Furthermore, commentators maintain that foreign investors are reluctant to invest in Angola’s non-commodity-based sectors because the business environment is unsupportive. Pointing to the country’s considerable infrastructure gaps and the absence of skilled labour, Pedro Coelho, chief executive of Standard Bank Angola, says of the challenges of doing business in Angola: “The major weakness is human capital. The lack of skilled labour does not enable companies to grow as fast they would like because they have to train people. This is a legacy of the war, as a number of Angolans had their studies interrupted.” 

“The second [issue] is infrastructure. Right now there are big strains on the availability of electricity and the reliance on [electricity] generators is a bottleneck that increases the cost of setting up an operation in Angola. [Additionally], there is a need to increase the ports, roads and railway infrastructure.” 

Long way to go

While frank in admitting Angola’s shortcomings, Ernst & Young's Mr Marques maintains that the global recession provided the country's government with an added impetus to diversify its economic base. “One of the government’s strategies has been to reduce the country’s dependence on oil, and even if it will continue to be important, the main goal is to try to minimise that contribution," he says. "There are some indications that this is beginning to take place.
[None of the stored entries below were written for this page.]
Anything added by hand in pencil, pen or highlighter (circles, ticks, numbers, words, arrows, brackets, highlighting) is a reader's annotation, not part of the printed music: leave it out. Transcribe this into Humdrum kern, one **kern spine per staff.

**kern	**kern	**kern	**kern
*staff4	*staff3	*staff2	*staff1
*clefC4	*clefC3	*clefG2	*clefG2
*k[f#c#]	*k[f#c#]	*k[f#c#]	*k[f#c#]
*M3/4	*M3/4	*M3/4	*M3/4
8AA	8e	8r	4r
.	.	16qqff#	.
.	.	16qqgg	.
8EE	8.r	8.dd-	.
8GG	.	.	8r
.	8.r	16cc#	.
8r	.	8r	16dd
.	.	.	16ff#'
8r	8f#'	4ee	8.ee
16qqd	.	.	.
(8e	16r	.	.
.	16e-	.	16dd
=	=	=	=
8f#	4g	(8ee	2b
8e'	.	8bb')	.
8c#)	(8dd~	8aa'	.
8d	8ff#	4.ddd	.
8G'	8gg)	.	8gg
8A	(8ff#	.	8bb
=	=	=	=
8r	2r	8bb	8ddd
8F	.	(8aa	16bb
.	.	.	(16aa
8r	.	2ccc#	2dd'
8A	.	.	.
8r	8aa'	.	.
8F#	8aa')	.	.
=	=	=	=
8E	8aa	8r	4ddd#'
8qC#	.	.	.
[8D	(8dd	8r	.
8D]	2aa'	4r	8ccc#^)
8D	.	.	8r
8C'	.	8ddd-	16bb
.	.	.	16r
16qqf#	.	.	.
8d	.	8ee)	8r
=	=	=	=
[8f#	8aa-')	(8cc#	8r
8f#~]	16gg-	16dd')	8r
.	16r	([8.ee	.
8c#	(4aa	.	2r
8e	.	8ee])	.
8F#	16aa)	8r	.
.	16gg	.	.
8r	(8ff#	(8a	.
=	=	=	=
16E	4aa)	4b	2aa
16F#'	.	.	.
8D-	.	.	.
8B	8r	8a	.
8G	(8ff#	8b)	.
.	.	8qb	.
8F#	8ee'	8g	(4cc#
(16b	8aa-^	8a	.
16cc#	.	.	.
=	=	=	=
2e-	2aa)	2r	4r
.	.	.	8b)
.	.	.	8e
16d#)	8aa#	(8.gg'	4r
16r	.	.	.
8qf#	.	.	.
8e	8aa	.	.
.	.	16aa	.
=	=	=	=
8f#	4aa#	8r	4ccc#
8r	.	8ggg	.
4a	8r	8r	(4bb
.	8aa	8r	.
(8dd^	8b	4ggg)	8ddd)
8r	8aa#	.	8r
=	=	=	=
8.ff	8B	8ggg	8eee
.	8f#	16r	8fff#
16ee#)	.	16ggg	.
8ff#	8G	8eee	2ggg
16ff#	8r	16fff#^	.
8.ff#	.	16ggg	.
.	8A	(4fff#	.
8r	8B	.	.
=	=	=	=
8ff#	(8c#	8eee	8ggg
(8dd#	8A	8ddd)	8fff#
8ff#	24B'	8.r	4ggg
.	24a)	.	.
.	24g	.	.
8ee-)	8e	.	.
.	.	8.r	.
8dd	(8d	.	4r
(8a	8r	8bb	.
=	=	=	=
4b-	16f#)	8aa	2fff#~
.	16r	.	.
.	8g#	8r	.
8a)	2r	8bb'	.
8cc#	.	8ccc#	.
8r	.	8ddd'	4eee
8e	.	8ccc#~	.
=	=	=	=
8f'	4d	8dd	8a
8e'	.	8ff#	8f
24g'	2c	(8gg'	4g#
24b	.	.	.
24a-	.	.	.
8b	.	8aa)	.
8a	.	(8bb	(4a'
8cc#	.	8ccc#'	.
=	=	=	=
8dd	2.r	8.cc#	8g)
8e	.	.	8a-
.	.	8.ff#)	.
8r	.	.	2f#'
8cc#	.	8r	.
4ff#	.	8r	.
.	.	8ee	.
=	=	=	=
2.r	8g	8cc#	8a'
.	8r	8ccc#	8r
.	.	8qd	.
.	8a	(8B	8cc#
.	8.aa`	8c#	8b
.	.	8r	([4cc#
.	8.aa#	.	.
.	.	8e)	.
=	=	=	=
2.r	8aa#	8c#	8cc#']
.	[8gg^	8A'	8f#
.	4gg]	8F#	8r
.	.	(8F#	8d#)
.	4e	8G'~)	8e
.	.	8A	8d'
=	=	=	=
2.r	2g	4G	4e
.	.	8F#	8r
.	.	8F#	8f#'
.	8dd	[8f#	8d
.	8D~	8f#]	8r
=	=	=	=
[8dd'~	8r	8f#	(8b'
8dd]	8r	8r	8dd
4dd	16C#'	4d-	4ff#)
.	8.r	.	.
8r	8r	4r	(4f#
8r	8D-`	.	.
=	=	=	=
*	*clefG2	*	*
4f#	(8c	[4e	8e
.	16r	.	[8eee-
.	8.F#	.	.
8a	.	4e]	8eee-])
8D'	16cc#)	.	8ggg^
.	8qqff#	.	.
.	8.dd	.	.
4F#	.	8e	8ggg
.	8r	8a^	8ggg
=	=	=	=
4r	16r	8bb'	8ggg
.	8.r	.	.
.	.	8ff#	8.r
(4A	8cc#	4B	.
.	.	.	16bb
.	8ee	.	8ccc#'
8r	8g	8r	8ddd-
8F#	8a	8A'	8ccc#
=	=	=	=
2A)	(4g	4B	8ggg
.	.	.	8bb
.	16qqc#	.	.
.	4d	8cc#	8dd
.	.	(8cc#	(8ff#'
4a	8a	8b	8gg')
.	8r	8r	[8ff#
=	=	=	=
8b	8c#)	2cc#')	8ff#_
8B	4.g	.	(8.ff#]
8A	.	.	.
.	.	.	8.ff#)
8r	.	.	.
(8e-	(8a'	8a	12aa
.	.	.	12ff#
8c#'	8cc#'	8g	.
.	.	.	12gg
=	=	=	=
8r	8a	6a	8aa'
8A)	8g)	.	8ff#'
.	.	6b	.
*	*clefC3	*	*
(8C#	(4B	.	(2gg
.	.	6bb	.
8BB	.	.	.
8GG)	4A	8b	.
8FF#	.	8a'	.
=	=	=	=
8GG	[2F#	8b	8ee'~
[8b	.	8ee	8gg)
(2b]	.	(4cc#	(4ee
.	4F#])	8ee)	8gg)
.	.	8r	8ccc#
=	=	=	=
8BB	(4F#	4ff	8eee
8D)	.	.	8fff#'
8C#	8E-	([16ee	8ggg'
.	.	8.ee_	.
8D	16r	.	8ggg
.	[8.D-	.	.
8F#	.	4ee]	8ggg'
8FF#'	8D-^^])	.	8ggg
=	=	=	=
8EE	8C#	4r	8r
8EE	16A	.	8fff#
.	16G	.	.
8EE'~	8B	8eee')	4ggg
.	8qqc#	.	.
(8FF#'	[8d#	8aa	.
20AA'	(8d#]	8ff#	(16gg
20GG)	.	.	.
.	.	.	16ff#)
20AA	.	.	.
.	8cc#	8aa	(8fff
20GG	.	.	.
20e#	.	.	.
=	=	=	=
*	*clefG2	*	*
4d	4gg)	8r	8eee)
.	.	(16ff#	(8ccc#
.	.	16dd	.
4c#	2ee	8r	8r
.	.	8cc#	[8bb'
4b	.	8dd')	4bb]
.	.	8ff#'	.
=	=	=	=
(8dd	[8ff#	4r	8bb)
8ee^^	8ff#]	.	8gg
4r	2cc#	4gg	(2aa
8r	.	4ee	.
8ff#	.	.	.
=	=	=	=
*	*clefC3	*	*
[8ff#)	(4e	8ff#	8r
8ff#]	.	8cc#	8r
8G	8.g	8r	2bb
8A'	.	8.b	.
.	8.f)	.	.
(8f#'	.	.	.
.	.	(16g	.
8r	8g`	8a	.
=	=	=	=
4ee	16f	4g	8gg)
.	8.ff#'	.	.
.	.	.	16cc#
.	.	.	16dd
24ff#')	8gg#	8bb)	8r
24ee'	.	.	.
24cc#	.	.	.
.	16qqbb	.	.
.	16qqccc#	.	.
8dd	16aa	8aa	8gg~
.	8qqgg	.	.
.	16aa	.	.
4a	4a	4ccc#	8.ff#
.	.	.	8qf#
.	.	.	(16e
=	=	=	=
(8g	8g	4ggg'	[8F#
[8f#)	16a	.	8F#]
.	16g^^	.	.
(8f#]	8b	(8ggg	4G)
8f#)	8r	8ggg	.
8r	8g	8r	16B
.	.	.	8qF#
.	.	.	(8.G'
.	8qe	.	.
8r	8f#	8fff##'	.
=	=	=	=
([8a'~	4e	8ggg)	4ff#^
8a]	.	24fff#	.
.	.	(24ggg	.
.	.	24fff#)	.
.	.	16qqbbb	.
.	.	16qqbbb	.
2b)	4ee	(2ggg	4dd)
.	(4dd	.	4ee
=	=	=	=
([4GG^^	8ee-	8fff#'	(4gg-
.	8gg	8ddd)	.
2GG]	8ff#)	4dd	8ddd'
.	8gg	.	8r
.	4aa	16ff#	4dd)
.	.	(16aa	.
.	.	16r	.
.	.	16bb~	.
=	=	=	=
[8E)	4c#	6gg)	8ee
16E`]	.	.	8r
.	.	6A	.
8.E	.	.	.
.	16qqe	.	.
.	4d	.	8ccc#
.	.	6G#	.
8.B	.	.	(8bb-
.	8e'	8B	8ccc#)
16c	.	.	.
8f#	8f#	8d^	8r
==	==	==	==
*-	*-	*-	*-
The IMF reported in its recent economical outlook an expected increase of about 10% in the non-oil industry for the coming years. We expect to see increases in electricity, telecommunications, agricultural and infrastructure.”

Standard Bank's Mr Coelho says: “The National Private Investment Agency has been created to approve FDI and give companies a number of tax benefits when they invest in certain industries. We have already seen interest from construction and cement companies, as well as food distribution companies, and some agribusiness is starting up. However, it is still early days.”

With government expenditure in Angola’s non-oil sector expected to expand by 7% annually, according to the AfDB, fDi Markets found that the government is experiencing some success in attracting FDI to other sectors. In terms of project numbers, FDI into the software and information and communications technology services sector has been on the rise; its share of total greenfield FDI projects grew from 9.3% in 2003 to 13.4% in 2012. Moreover, between 2003 and 2012, this sector attracted the most FDI projects, with a total of 13,560 projects. The financial services sector ranks second and its share of FDI projects rose from 6.8% of all FDI projects in 2003 to 9% in 2012. It is notable that in terms of project numbers alone, the coal, oil and natural gas sector ranks a distant 15th place, as it attracted 3609 projects, representing 2.8% of all greenfield FDI projects during this period.

“The available data shows that the oil sector has decreased in 2011 by about 3%,” says Mr Marques. “There is a strong move to invest in the non-oil sector, and although the reliance on oil will continue to be a reality, the question is whether the oil industry will represent less or more than 50% of the Angolan GDP. That is a challenge the government will have to face.”